Driving Me Wild
Page 13
I blinked a few times and realized we were almost there. We were headed for the Museum of Science and Industry, the site of this month’s Freaky Fridays networking happy hour. People affiliated with area fraternities and sororities, area university alumni chapters and popular legal, engineering, and business professional associations flooded these events. They were one of the hotter happenings for twenty-and-thirty-somethings looking for professional and personal hook-ups. Tara and I routinely hit these happy hours in search of husband–okay, boyfriend–material, while Sydney always came purely for networking purposes. She credited the Freaky events with helping her land at least half a dozen new, private pay clients.

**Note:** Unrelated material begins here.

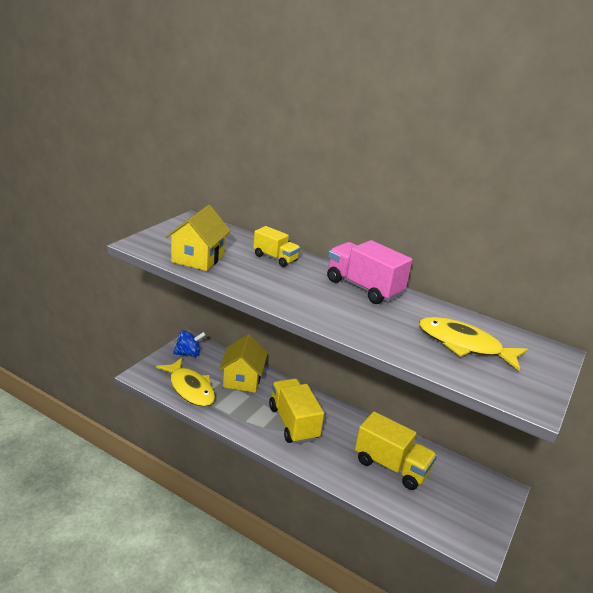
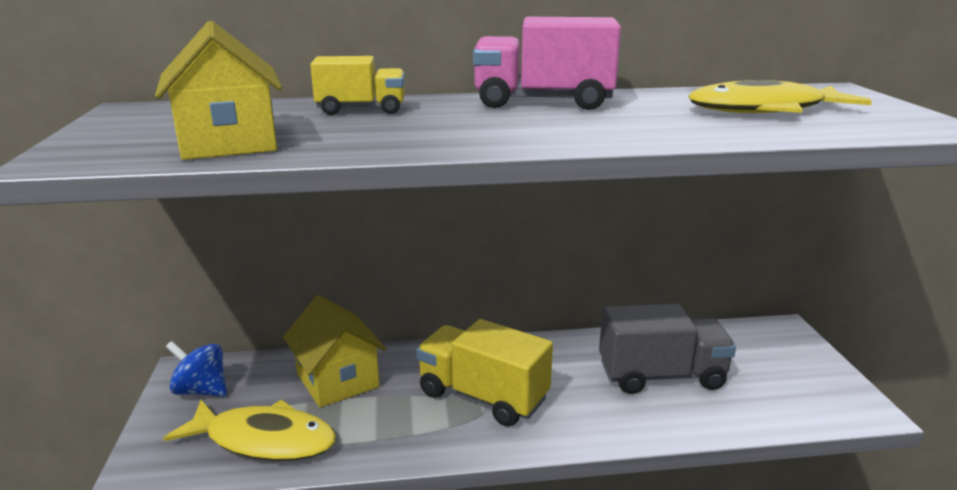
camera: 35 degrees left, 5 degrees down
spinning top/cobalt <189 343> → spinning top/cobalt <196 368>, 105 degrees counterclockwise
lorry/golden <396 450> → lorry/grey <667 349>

Once she had parked, Sydney reached over and snatched my sunglasses off my face. “Okay Angelina Jolie, stop with the pouty lips and dark aura. It’s time for you to come out of that funk.” She paused, turning fully toward me. “Chase, do I have to let you cry on my shoulder again?”
Checking my look in the car’s rearview mirror, I patted her shoulder with my free hand. “No, I’m good.”

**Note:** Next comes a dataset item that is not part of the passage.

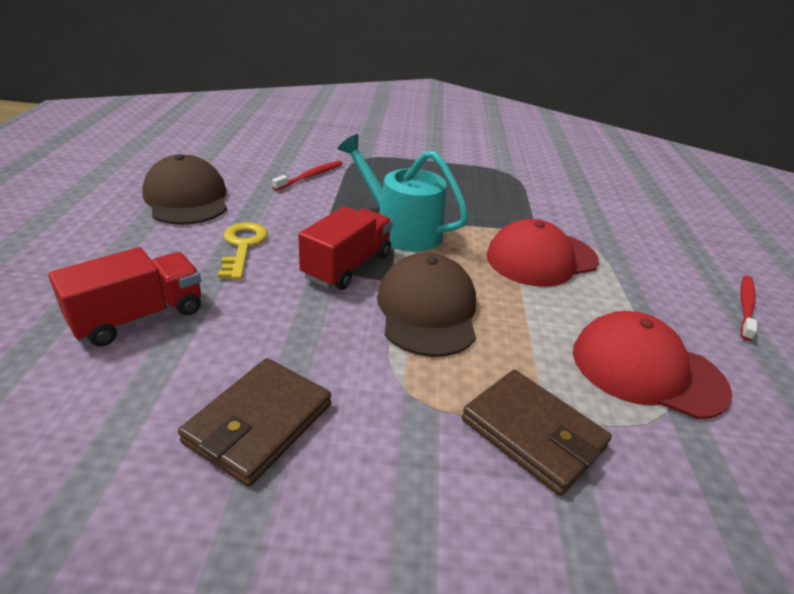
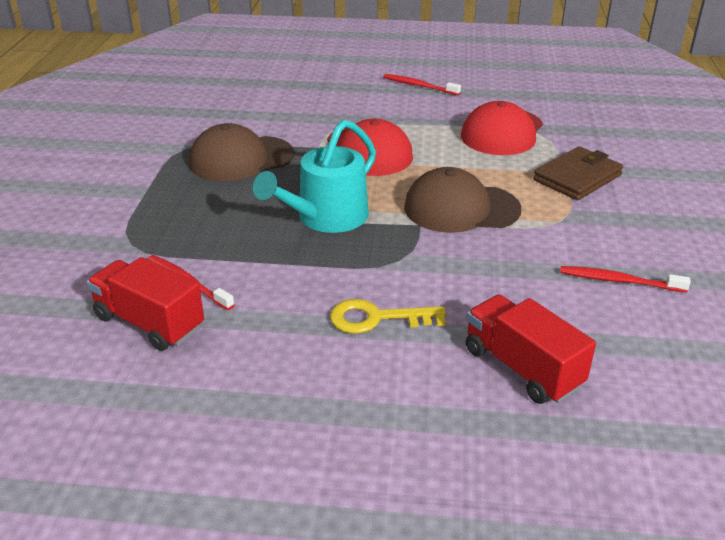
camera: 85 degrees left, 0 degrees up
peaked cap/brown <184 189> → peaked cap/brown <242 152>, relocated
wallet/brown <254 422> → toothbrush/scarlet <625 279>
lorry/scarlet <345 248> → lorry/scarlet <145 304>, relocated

“Aimee, you’ll have a new job in no time, and you know it.” Her assurances reminded me of the tongue-in-cheek affirmation Tara had delivered to me the night before. “Say it with me,” she said, her voice taking on the southern twang of Viola Davis in “The Help.” “You is white, you is ridiculously pretty, you is important.”
Though I had told Tara she was going to hell for that crack, she had made me laugh at just the right time. A depressing shipment of the personal things from my office had just arrived at my condo, and this weekend I would have to decide whether to sue Todd. Given those facts–along with the dawning reality that years spent supporting my mother financially had left me with a very thin emergency savings fund–I was all too happy to let Sydney distract me for the night.

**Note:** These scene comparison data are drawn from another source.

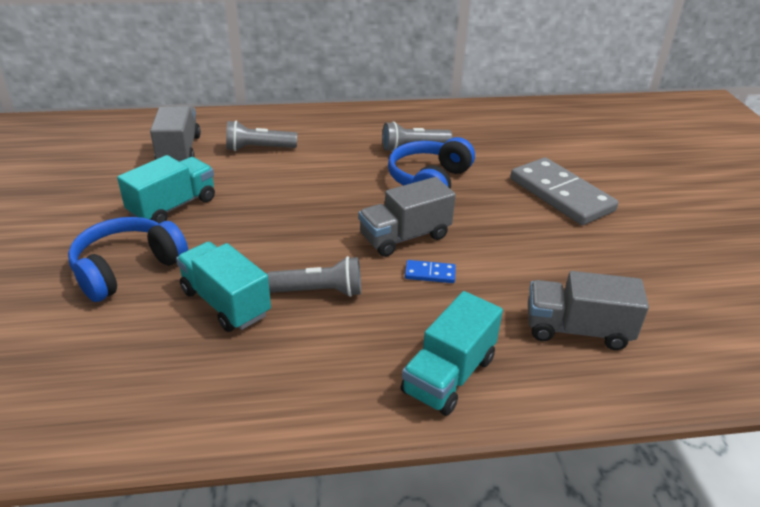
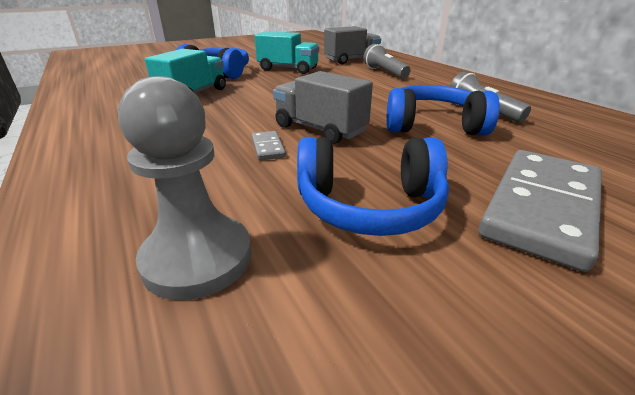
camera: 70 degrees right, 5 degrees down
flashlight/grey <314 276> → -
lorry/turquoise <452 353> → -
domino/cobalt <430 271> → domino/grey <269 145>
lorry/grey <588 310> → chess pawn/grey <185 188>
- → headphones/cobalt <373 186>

Sydney sighed. “How much of this is about the Todd thing, and how much is your fear about getting sued?” I had told her this morning about my inadvertent assault on Dustin.
I sniffed. “I don’t care what he does.”
“Oh, you should care,” Sydney replied. “I know you have enough other problems between the job situation and the Ian thing, but right now we need to keep you out of jail.”
I gave her a sideways glare.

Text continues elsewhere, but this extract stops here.